Written By: Vita Ayala
Art By: Bernard Chang
Colors By: Marcel Maiolo
Letters By: VC’s Travis Lanham
Cover Art By: R.B. Silva, Jesus Aburtov
Cover Price: $4.99
Release Date: March 10, 2021
In Children of the Atom #1, we’re introduced to a group of high-school aged teenagers that look like and have superpowers similar to the core X-Men team. They’re a newly assembled team, still getting their superhero legs under them thwarting depowered bank robbers for a start. When their activities catches the eye of Krakoan residents, they’re offered safe passage back to the island; and offer they’ve put off for far too long.
Was It Good?
It was… weird.
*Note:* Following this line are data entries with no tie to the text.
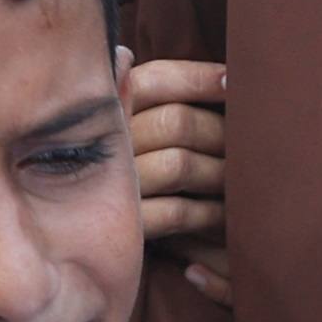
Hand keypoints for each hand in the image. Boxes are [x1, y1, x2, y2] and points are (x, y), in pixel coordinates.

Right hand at [124, 48, 231, 305]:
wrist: (72, 243)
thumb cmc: (119, 174)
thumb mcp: (126, 131)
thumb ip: (153, 100)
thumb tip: (227, 77)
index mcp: (105, 109)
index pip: (156, 79)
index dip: (199, 78)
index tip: (235, 81)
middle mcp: (102, 143)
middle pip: (176, 122)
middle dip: (220, 132)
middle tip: (249, 142)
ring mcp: (109, 186)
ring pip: (180, 165)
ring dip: (220, 174)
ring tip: (242, 179)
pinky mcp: (123, 226)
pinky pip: (177, 212)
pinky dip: (207, 213)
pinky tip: (222, 214)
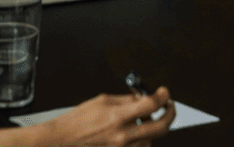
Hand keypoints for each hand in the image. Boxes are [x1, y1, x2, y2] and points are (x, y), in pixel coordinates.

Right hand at [36, 89, 174, 145]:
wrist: (64, 140)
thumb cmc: (78, 120)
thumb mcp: (103, 100)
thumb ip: (126, 99)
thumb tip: (143, 97)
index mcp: (118, 117)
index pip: (151, 105)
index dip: (162, 96)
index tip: (164, 93)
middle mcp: (123, 136)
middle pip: (161, 127)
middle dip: (170, 114)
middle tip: (168, 106)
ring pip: (152, 139)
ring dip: (154, 127)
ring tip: (145, 118)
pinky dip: (143, 138)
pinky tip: (136, 130)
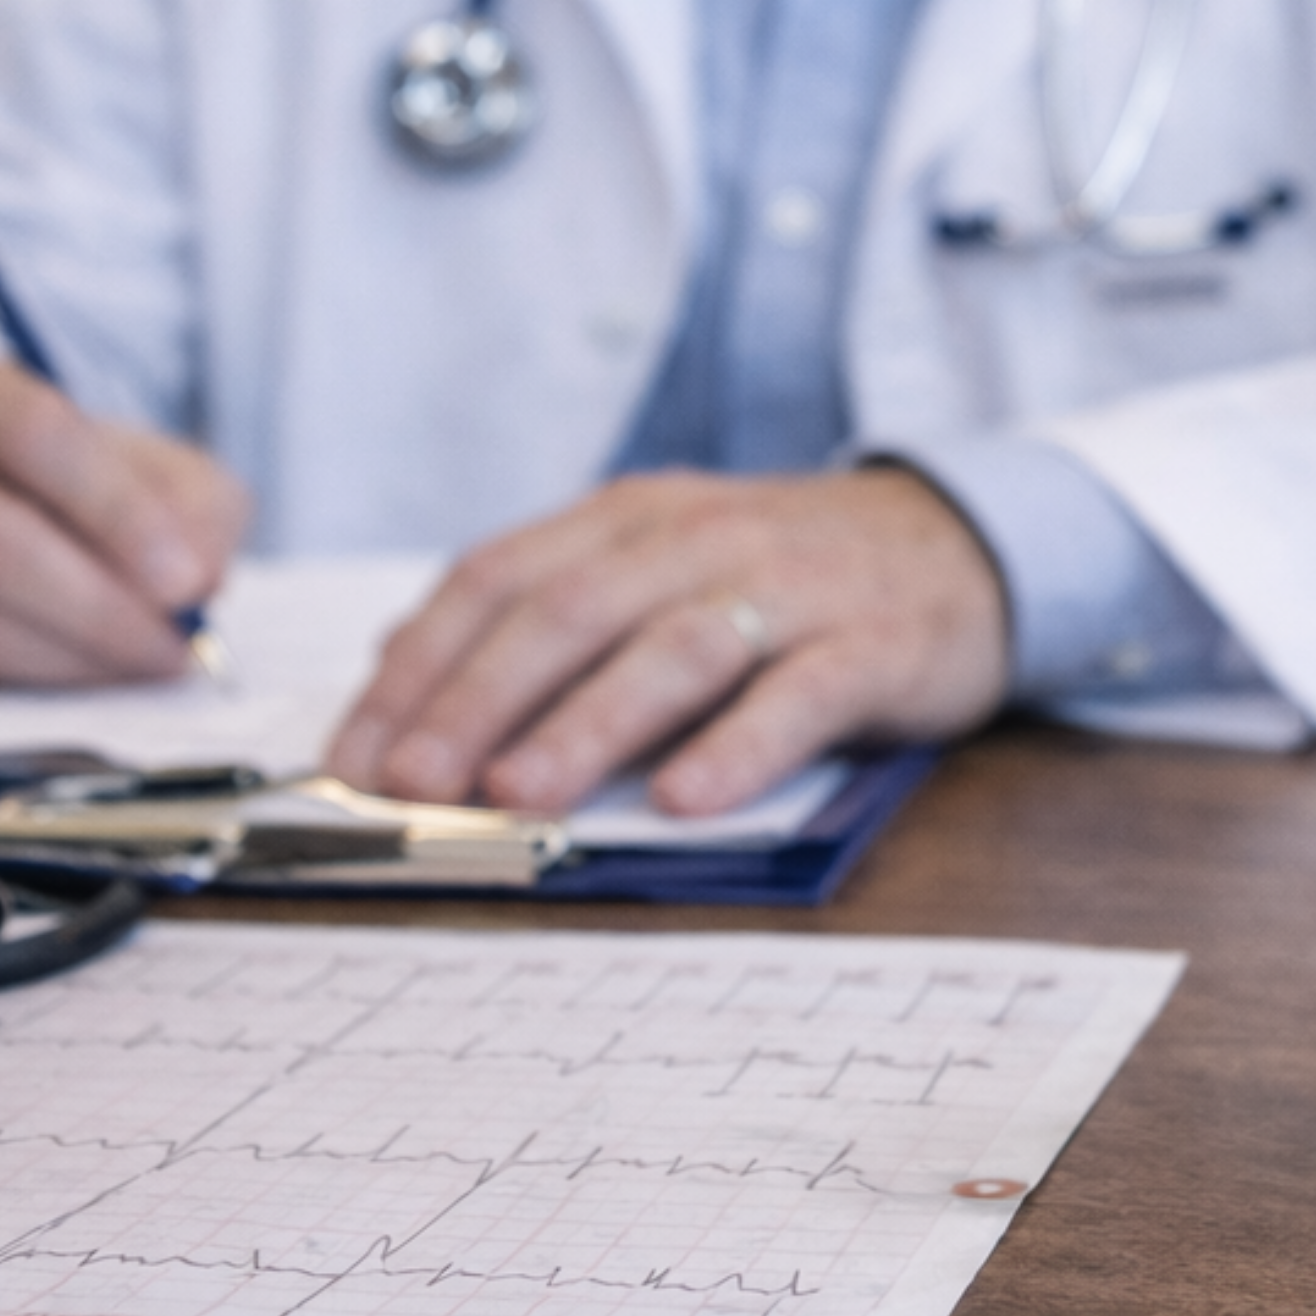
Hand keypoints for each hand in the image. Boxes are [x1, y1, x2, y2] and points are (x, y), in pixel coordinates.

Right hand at [0, 357, 250, 684]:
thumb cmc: (73, 484)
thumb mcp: (148, 465)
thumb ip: (192, 505)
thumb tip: (200, 577)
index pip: (33, 435)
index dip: (114, 510)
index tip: (184, 578)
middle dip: (98, 608)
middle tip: (174, 645)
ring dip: (66, 659)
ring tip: (140, 666)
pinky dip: (19, 687)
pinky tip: (77, 678)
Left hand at [323, 467, 1011, 817]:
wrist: (958, 543)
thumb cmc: (784, 576)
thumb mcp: (663, 561)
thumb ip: (551, 605)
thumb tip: (399, 668)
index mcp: (633, 515)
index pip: (500, 574)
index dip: (421, 664)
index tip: (356, 753)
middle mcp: (702, 537)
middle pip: (571, 608)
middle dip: (479, 697)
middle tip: (413, 782)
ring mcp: (791, 588)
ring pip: (674, 647)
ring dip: (588, 723)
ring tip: (521, 793)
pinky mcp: (872, 644)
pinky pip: (799, 694)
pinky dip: (739, 746)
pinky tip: (687, 799)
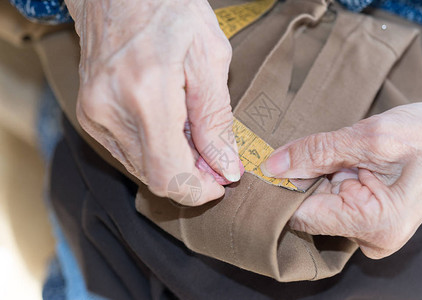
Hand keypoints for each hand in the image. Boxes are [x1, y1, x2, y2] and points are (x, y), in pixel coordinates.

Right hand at [65, 0, 242, 204]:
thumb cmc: (169, 9)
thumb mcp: (209, 57)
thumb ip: (216, 119)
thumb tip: (225, 167)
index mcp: (146, 93)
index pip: (170, 175)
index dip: (199, 190)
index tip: (220, 181)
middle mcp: (110, 110)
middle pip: (154, 176)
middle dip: (191, 176)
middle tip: (214, 156)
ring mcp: (94, 114)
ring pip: (140, 168)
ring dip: (173, 162)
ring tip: (192, 132)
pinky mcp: (89, 114)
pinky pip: (126, 152)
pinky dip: (154, 149)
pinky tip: (170, 125)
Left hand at [261, 100, 421, 258]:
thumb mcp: (370, 137)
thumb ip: (317, 151)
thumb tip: (273, 165)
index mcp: (375, 223)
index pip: (303, 217)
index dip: (280, 191)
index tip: (264, 166)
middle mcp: (370, 236)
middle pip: (309, 212)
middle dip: (298, 182)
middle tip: (290, 151)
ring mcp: (369, 229)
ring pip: (319, 205)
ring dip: (314, 178)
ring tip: (324, 152)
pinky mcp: (367, 217)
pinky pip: (333, 200)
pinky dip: (327, 179)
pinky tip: (334, 161)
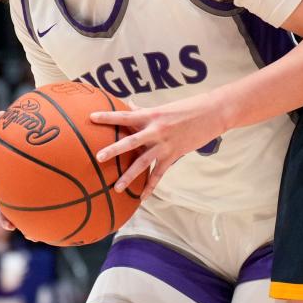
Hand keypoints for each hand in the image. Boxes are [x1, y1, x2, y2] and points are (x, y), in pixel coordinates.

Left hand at [90, 95, 225, 199]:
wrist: (212, 114)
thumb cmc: (187, 108)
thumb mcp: (164, 107)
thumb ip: (145, 111)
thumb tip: (129, 105)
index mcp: (151, 115)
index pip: (124, 116)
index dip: (107, 116)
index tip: (90, 117)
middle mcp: (155, 130)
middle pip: (130, 142)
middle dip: (113, 150)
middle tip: (97, 158)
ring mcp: (164, 144)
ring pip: (143, 163)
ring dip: (129, 176)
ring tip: (116, 188)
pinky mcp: (173, 155)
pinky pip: (159, 174)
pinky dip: (151, 187)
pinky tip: (142, 198)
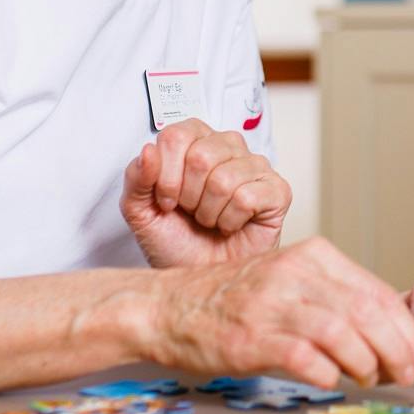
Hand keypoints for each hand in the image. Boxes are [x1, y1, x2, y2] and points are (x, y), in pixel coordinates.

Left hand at [120, 120, 288, 268]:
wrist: (199, 277)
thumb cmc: (175, 241)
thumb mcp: (140, 211)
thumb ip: (136, 178)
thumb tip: (149, 150)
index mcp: (195, 140)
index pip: (176, 136)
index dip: (166, 176)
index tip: (167, 200)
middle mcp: (228, 146)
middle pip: (201, 156)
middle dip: (188, 197)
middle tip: (192, 212)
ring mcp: (256, 166)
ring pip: (224, 180)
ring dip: (209, 213)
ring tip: (211, 220)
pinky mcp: (277, 190)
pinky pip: (247, 197)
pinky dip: (231, 221)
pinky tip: (231, 225)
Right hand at [142, 236, 413, 389]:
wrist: (166, 307)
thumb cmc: (233, 301)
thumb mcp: (291, 283)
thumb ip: (336, 301)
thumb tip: (393, 342)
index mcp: (314, 256)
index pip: (380, 293)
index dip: (412, 332)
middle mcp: (296, 272)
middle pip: (370, 312)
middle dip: (403, 351)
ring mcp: (272, 303)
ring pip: (345, 333)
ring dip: (371, 365)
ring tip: (377, 382)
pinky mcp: (251, 336)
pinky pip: (305, 357)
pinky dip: (329, 374)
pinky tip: (335, 383)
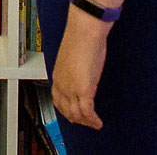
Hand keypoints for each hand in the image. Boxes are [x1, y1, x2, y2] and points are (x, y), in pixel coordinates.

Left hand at [51, 14, 108, 128]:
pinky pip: (87, 112)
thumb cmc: (80, 38)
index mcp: (58, 76)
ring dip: (86, 122)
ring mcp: (72, 89)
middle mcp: (62, 85)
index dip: (66, 110)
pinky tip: (98, 123)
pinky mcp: (84, 90)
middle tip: (85, 122)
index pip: (58, 100)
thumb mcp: (73, 56)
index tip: (73, 114)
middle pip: (67, 110)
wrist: (84, 31)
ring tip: (94, 125)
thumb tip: (81, 69)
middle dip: (76, 119)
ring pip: (77, 114)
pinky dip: (93, 121)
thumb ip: (75, 67)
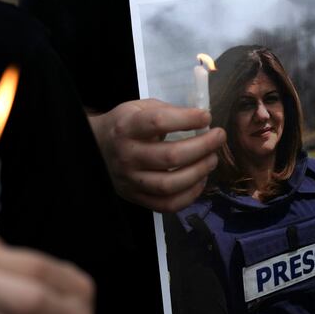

Bernard Chang’s artwork is excellent. The character designs and general action of the book is some of the best Marvel quality out there, so you will visually enjoy this book.
The writing, specifically the dialog, is very uneven. There are high points and low points – the lowest is the opening team battle. The other aspect to the writing is the story itself, which is bizarre. You clearly get that Ayala is setting up a mystery as to who these teenagers are, but the way it’s presented implies the answer is an unhealthy one. That may or may not appeal to you, but there’s at least enough open questions in this issue to breed curiosity for issue #2.
What’s It About?
We begin with a street corner battle in NYC between a band of bank robbers and a team of supers that look like alternate, teen-aged versions of the X-Men. The team consists of variants of Jean Grey, Cyclops, Nightcrawler, Gambit, and Angel. Let’s call them CoA to make it easier to track.
The CoA beats the robbers clumsily as it seems this is either their very first crimefighting outing or close to it. After leaving the tied up robbers for the police, the COA is approached by Pixie, Magma, and Maggot on a recon mission from Krakoa. The Krakoan mutants offer to bring the CoA back to the island for asylum, but the CoA hesitantly refuses.
A note about the writing up to this point. The snappy banter between the robbers and the CoA was very clunky, disjointed, and lacking in authenticity. The opposing teams were talking at each other rather than with each other, and it made for a very stiff reading experience. Thankfully, the dialog significantly improves after this opening scene.
On the Moon’s Summers House, the X-Men discuss the discovery of the CoA and how to handle the situation. The X-Men waffle between simply talking to the teens again to convince them to come back to Krakoa and outright considering kidnapping. Ultimately, Storm takes the lead in having a thorough talk with the CoA, if they can be found. Cerebro is unable to locate them on any scan.
Cut to a High School basketball scrimmage and most of the CoA is talking about the typical teenager troubles, dealing with a stereotypical bully, and living the average teenager life. Through the dialog and Buddy(Cyclops-Lass)’s inner monologue, we learn she’s secretly in love with Gabe (Cherub aka Angel) who is already in a relationship with (Gimmick aka Gambit). This revelation has no relevance to the rest of the story, so presumably it will matter in a future issue.
We end the issue with the CoA suiting up after hours to head to Krakoa unescorted. And that’s it. Plot-wise, there’s not much meat to this first issue. It’s all setup and character development that opens up a laundry list of questions to answer in future issues. You might be thinking (as this reviewer is)…
Wait! What? Are they mutants or not?
They are not.
How do you know?
You can’t fool Krakoa.
The solicit for this issue says they’re sidekicks. Sidekicks to who?
That description is misleading. It would be more accurate to call them cosplayers.
If they’re not mutants, where do they get their powers?
It’s not explained.
If they’re not mutants, and the world hates mutants, whey are thy dressed like the X-Men?
It’s not explained.
Do they want to go to Krakoa?
Yes. Very, very, very badly.
If they’re not mutants, why do they want to go to Krakoa so badly?
It’s not explained.
Children of the Atom #1, has excellent art and is certainly a different kind of X-Men story. Despite a bumpy start, the writing settles into decent levels as the issue progresses, and the story opens up many questions that put a lot of pressure on future issues to pay off.